En un abrir y cerrar de ojos egresé del secundario de una forma más que provechosa, al igual que del instituto, y entré en el mundillo de las oficinas, los jefes poco amistosos, las corbatas y los horarios engañosos y usureros. Hasta aquí la normal vida de un sujeto en una ciudad con miles de personas apresuradas, automóviles que no frenan y edificios que no dejan levantar la vista de tan altos que son. Diariamente despierto antes de salir el sol, con los ojos entreabiertos apago el despertador, abro la cama y voy al baño. Las necesidades básicas deben satisfacerse sin demoras.
Una mañana entré en la ducha y el espanto se apoderó de mí: nuevamente mi ombligo se veía usurpado por una bola de pelusa color gris, pero esta vez su tamaño era inusitado. Traté de quitarla con las manos, pero fue inútil; abrí la llave de la ducha y la presión del agua no generó efecto alguno sobre ella, ni siquiera la mojó; es más, la corriente tomaba una forma tal que evitaba el contacto con ella. El pánico crecía como también lo hacía la bola. Desesperadamente, corrí la cortina de baño y fui directo hasta el estante a por la rasuradora eléctrica, calcé mis pies en las pantuflas y enchufé la máquina. En una oleada frenética de movimientos errantes acabé con ella, no dejé un lugar de mi abdomen sin los trazos y vibraciones. Con la certeza de su extinción, me senté en el suelo mojado. La piel rojiza y aún nerviosa fue la postal de esa mañana. Resultó difícil retornar a la consciencia de una persona adulta, pero logré ducharme y alistarme para salir a trabajar.

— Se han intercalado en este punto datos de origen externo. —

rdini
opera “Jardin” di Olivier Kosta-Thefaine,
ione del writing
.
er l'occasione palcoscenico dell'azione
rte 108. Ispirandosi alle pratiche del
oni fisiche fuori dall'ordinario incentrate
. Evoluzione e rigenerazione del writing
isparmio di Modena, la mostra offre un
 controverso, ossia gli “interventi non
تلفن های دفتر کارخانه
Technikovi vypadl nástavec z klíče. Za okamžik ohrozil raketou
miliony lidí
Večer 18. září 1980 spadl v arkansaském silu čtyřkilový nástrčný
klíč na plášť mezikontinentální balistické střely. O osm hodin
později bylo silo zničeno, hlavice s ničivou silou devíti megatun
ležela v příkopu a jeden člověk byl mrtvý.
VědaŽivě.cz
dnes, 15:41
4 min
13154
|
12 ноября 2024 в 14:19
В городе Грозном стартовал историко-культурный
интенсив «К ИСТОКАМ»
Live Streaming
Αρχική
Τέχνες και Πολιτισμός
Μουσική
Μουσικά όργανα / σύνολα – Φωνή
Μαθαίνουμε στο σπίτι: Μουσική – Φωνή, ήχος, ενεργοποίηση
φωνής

Pasado el susto, el camino a la oficina se hizo más corto de lo normal. Una vez allí, me sentí el hombre dispuesto de todos los días, pues nada más cálido que la rutina, los cúbicos blancos y el centellante monitor de la computadora. Cobijado por el ambiente y los reportes, el tiempo voló y lo acontecido quedó como una desagradable anécdota.

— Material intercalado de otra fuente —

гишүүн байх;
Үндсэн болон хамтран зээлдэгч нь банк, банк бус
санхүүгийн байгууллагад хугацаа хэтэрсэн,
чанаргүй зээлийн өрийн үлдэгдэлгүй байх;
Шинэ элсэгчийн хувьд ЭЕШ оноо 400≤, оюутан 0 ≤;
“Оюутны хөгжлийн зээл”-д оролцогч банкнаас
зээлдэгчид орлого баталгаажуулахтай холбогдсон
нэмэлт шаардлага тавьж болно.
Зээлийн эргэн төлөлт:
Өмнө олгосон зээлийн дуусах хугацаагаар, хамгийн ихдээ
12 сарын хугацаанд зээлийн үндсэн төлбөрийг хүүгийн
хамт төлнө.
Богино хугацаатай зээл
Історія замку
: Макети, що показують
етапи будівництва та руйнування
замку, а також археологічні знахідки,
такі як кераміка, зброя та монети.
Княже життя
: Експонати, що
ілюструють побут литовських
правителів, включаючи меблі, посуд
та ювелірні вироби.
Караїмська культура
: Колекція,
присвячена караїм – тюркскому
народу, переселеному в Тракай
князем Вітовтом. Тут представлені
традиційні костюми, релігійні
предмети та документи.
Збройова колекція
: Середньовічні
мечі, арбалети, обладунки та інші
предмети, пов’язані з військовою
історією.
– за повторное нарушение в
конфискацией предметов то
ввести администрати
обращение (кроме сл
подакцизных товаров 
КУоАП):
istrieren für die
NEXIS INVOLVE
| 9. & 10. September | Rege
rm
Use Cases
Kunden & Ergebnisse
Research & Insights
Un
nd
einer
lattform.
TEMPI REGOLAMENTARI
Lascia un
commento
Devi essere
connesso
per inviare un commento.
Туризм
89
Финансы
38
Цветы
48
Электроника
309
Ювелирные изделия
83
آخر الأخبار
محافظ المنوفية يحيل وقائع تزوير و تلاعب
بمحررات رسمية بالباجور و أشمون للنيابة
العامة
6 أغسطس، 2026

Salí con aire fresco del edificio y hallé todo nuevo en mi camino; la tarde brillaba con un esplendor inusual para el mes de abril. Decidí aprovechar esto y pasear. Llegué a casa dos horas más tarde de lo habitual, con sed y cansado por el trayecto recorrido, pero con la cabeza llena de nuevos lugares y rostros vistos. Ingresé a mi departamento, encendí las luces y bebí un poco de limonada. No me atreví a dirigir la mirada hacia el baño y me fui directamente a la habitación. Me desvestí, abrí la cama y de dispuse a dormir.

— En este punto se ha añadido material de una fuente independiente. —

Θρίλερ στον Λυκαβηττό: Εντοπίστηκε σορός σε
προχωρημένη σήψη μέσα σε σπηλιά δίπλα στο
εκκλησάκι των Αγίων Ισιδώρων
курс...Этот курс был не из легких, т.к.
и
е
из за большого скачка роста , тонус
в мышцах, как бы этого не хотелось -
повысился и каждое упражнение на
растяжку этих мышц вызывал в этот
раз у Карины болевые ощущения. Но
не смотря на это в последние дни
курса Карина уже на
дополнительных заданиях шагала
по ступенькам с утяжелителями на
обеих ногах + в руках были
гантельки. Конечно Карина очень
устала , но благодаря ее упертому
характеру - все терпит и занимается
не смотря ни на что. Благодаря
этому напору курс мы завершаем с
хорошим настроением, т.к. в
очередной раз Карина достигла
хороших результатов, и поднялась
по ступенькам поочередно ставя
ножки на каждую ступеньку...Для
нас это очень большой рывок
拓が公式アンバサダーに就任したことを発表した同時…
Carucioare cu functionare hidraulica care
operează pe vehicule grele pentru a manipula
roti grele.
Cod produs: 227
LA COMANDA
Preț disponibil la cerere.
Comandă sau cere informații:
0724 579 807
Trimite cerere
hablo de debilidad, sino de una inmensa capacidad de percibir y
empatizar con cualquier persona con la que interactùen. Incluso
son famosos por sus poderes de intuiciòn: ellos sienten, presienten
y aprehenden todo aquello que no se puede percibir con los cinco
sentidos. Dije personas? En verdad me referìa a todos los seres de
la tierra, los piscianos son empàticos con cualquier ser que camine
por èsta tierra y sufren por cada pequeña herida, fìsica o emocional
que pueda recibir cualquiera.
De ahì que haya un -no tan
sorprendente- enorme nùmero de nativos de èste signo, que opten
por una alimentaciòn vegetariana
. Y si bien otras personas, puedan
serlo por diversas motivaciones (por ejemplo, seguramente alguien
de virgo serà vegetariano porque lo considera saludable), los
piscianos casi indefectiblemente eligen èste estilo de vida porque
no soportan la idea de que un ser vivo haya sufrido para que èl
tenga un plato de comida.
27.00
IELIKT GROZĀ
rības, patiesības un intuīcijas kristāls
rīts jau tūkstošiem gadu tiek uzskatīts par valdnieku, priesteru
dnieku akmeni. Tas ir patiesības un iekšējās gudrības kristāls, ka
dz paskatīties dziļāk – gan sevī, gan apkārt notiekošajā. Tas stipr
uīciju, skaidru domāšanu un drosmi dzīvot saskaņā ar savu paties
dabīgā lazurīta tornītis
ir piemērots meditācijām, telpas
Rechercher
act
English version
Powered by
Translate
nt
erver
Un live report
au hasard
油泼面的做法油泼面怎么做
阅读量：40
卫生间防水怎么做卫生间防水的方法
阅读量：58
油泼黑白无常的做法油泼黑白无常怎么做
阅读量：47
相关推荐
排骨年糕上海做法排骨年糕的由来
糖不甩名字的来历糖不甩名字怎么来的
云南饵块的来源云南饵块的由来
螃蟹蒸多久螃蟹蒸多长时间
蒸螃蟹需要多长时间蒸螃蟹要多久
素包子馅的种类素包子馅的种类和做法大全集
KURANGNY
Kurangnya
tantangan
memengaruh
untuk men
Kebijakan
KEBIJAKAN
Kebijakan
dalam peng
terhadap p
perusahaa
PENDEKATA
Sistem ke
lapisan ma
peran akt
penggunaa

Me despertó la zigzagueante luz tras una cortina. Lograba distinguir la silueta de una mujer en la distancia de una recámara que no era la mía. Intenté levantarme pero fue en vano, una fuerza ajena a mi voluntad me tenía preso sobre la cama. Recurrí a mi voz, pero también me fue negado este acto. Incliné la cabeza y pude observar muros tapizados con figuras, cuadros de tela, jarrones ornamentados y el armazón de un arco sin cuerda.
De pronto, se aproximó la sombra. Efectivamente era una mujer de cabello castaño oscuro y vestía de blanco. Ella parecía no notar mi presencia. Se sentó sobre el lecho y tocó mi espalda. Su roce era cálido y maternal. Quise voltearme y admirarla; no lo logré. Mientras su mano recorría mis hombros, la calidez se tornó insoportable y mis extremidades comenzaron a arder; la quemazón se extendió por todo mi cuerpo.
No podía soportar más, hasta que el alivio llegó inesperadamente y entonces comprendí el origen de la pelusa embrionaria: aquella mujer destejía un punto de un sudario gris; es decir, mi persona yacía unida al tramado de miles de puntos que conformaban dicha prenda.
Somos las proyecciones, todos los futuros y pasados posibles, somos hijos de la paciencia de una mujer tejendera esperando el regreso de su esposo a Ítaca.